Start of Passage provided

Washington directed his men from nine feet in the air, sitting majestically atop his horse, providing the spectacle of leadership that his lifelong reading and training had pointed toward. The bombardment was aimed at British troops holed up in the city, but in reality the fusilades were a distraction. For Washington’s first operation against the army he had once longed to be a part of was a dodge, a feint. By the time he had reached Boston from Philadelphia—the journey itself was remarkable, surreal, with people at every town coming into the street to cheer him, to shower him with songs and goodwill, calling him “Excellency”—he was fully aware that he had no true army under his command. Instead, four different groups of American would-be soldiers, most of whom had only ever shot at animals before, each under its own commanding officer, had converged on the city. They had no uniforms and carried whatever weapons they possessed. Somehow Washington had to make them into an army. And he had a secret so terrible he kept it from nearly everyone: the army had only enough gunpowder for each man to fire nine shots.

End of Passage provided
Start of Records supplied

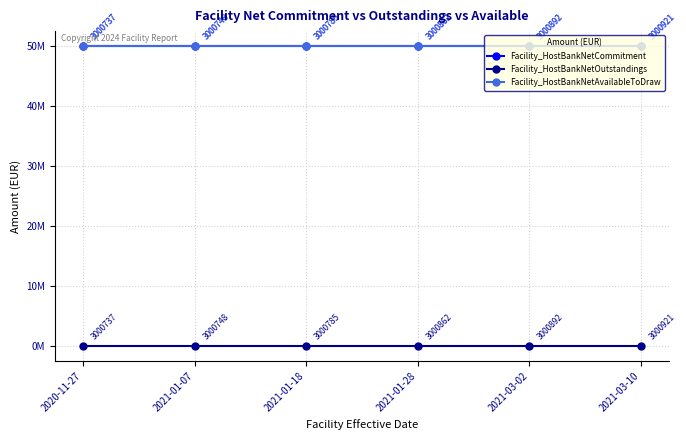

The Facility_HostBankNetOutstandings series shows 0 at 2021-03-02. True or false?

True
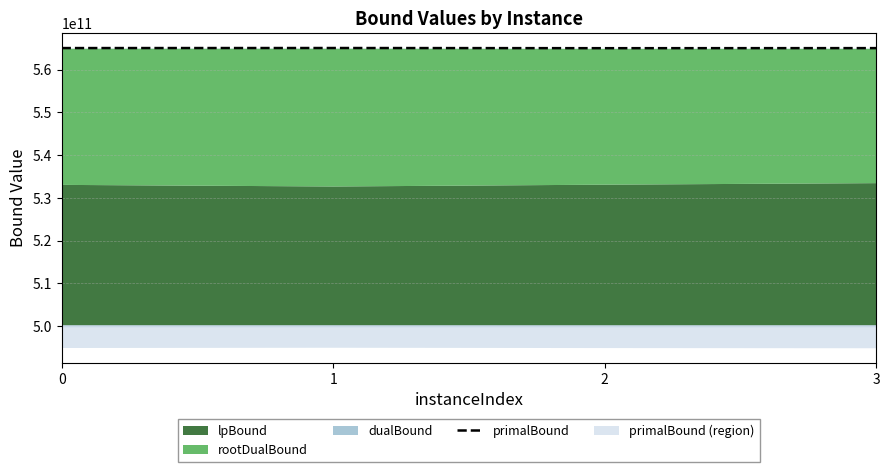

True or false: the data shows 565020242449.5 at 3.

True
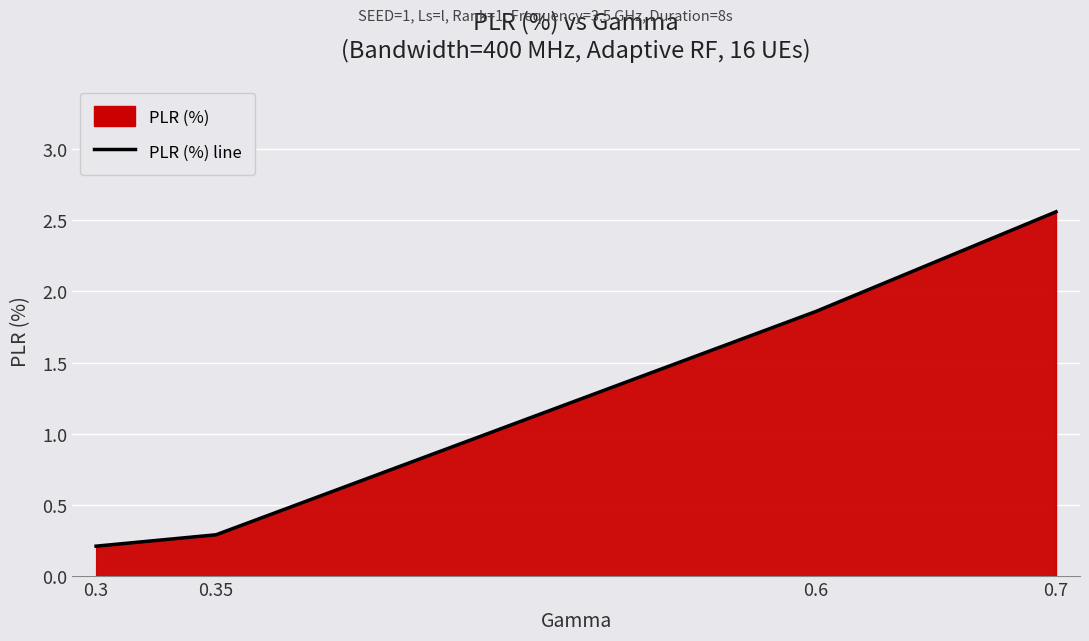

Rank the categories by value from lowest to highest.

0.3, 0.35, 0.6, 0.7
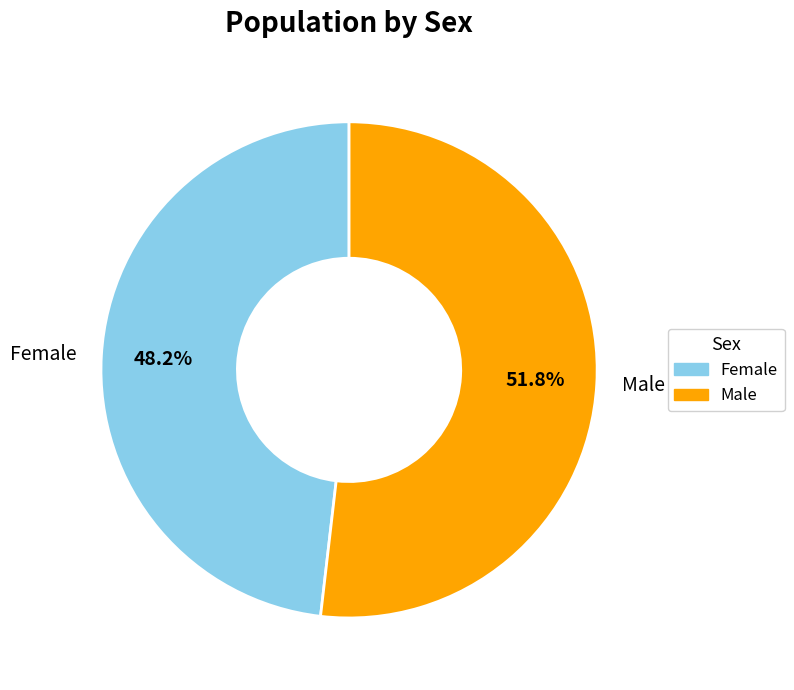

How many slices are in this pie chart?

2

End of Records supplied
Start of Records supplied

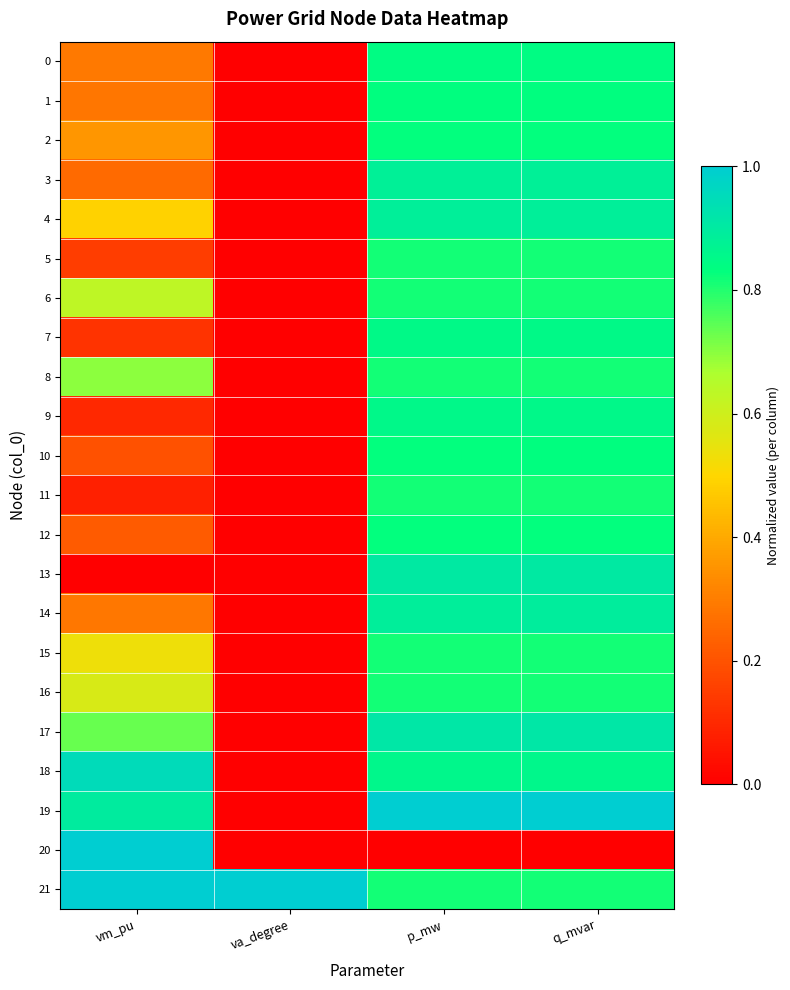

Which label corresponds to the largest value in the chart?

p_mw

End of Records supplied

To do |
A: From the passage about Washington at Boston, list each thing the people in the towns did as he traveled from Philadelphia to Boston.
B: According to the passage about Washington at Boston, how many shots could each man fire with the army's gunpowder supply?
C: Carry on the passage about Washington at Boston, starting after its final sentence.

Responses in order |
A:
- They came into the street to cheer him.
- They showered him with songs and goodwill.
- They called him "Excellency."

B: Nine shots.

C:
Maintaining military control of Boston, the seething center of rebellion in the colonies, had been the first order of business for Britain. Its warships patrolled the harbor, and a 9,000-man army—now under the command of William Howe, a forty-seven-year-old veteran who had learned to respect the colonials’ abilities in his service during the French and Indian War—occupied the city. The previous June, colonial forces that had encircled the city clashed with the occupiers; the British had won the so-called Battle of Bunker Hill (whose center was actually nearby Breed’s Hill), but the experience had emboldened the Americans. Nevertheless, Washington knew that attacking the crack British regulars directly with his untrained and virtually unarmed bands of men would be foolhardy. His strategy was to get his troops on top of Dorchester Heights, a hill to the south of Boston. From that vantage they would have a chance. But how to mount the hill without being cut to pieces?
Deception was Washington’s answer. With bales of hay as screens and the mortar and cannon fire to hide the groans of the wagon wheels, 3,000 men started up the hill by moonlight on the night of March 4, hauling with them the heavy guns whose shot, from the heights, could reach the ships in the harbor. They had mounted the summit and set up a rampart before dawn, to the bewilderment of the awakening British soldiers. “When the Enemy first discovered our Works in the morning,” Washington wrote to John Hancock with satisfaction, “they seemed to be in great confusion, and from their movements to have Intended an Attack.”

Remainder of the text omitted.